▶ TASK STATEMENT: Copy every line of the records below word for word, keeping each character as it appears.

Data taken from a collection
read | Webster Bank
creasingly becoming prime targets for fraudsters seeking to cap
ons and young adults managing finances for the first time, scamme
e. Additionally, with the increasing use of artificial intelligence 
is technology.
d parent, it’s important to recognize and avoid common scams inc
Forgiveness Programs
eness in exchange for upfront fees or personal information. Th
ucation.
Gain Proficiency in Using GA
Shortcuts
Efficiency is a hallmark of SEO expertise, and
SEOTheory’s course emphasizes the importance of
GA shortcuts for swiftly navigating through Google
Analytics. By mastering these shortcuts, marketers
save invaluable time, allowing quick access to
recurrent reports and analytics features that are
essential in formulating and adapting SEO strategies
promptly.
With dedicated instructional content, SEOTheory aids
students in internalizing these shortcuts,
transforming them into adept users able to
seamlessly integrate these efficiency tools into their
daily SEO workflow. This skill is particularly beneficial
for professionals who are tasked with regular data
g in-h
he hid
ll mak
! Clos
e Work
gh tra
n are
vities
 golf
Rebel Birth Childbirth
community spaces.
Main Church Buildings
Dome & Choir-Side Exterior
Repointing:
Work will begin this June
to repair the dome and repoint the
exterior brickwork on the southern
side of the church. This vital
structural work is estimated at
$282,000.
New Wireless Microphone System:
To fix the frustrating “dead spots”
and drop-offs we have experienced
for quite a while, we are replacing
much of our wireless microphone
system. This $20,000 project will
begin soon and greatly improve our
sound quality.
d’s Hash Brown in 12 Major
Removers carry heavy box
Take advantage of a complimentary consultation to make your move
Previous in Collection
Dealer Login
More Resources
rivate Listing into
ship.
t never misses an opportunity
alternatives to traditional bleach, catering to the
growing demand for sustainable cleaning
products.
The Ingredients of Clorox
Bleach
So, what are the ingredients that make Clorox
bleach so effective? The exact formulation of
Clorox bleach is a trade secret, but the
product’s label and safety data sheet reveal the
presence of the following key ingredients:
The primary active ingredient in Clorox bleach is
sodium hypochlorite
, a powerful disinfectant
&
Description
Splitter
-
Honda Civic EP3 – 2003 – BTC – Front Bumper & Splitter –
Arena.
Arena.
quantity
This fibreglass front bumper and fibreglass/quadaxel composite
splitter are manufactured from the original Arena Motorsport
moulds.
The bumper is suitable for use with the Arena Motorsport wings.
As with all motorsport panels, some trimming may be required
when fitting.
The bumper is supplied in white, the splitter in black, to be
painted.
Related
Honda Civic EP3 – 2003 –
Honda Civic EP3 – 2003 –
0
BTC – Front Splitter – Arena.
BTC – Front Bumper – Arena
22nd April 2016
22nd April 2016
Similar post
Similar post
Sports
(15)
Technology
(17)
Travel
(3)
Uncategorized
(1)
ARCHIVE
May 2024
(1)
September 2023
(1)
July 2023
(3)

▶ YOUR SOLUTION:
read | Webster Bank
creasingly becoming prime targets for fraudsters seeking to cap
ons and young adults managing finances for the first time, scamme
e. Additionally, with the increasing use of artificial intelligence 
is technology.
d parent, it’s important to recognize and avoid common scams inc
Forgiveness Programs
eness in exchange for upfront fees or personal information. Th
ucation.
Gain Proficiency in Using GA
Shortcuts
Efficiency is a hallmark of SEO expertise, and
SEOTheory’s course emphasizes the importance of
GA shortcuts for swiftly navigating through Google
Analytics. By mastering these shortcuts, marketers
save invaluable time, allowing quick access to
recurrent reports and analytics features that are
essential in formulating and adapting SEO strategies
promptly.
With dedicated instructional content, SEOTheory aids
students in internalizing these shortcuts,
transforming them into adept users able to
seamlessly integrate these efficiency tools into their
daily SEO workflow. This skill is particularly beneficial
for professionals who are tasked with regular data
g in-h
he hid
ll mak
! Clos
e Work
gh tra
n are
vities
 golf
Rebel Birth Childbirth
community spaces.
Main Church Buildings
Dome & Choir-Side Exterior
Repointing:
Work will begin this June
to repair the dome and repoint the
exterior brickwork on the southern
side of the church. This vital
structural work is estimated at
$282,000.
New Wireless Microphone System:
To fix the frustrating “dead spots”
and drop-offs we have experienced
for quite a while, we are replacing
much of our wireless microphone
system. This $20,000 project will
begin soon and greatly improve our
sound quality.
d’s Hash Brown in 12 Major
Removers carry heavy box
Take advantage of a complimentary consultation to make your move
Previous in Collection
Dealer Login
More Resources
rivate Listing into
ship.
t never misses an opportunity
alternatives to traditional bleach, catering to the
growing demand for sustainable cleaning
products.
The Ingredients of Clorox
Bleach
So, what are the ingredients that make Clorox
bleach so effective? The exact formulation of
Clorox bleach is a trade secret, but the
product’s label and safety data sheet reveal the
presence of the following key ingredients:
The primary active ingredient in Clorox bleach is
sodium hypochlorite
, a powerful disinfectant
&
Description
Splitter
-
Honda Civic EP3 – 2003 – BTC – Front Bumper & Splitter –
Arena.
Arena.
quantity
This fibreglass front bumper and fibreglass/quadaxel composite
splitter are manufactured from the original Arena Motorsport
moulds.
The bumper is suitable for use with the Arena Motorsport wings.
As with all motorsport panels, some trimming may be required
when fitting.
The bumper is supplied in white, the splitter in black, to be
painted.
Related
Honda Civic EP3 – 2003 –
Honda Civic EP3 – 2003 –
0
BTC – Front Splitter – Arena.
BTC – Front Bumper – Arena
22nd April 2016
22nd April 2016
Similar post
Similar post
Sports
(15)
Technology
(17)
Travel
(3)
Uncategorized
(1)
ARCHIVE
May 2024
(1)
September 2023
(1)
July 2023
(3)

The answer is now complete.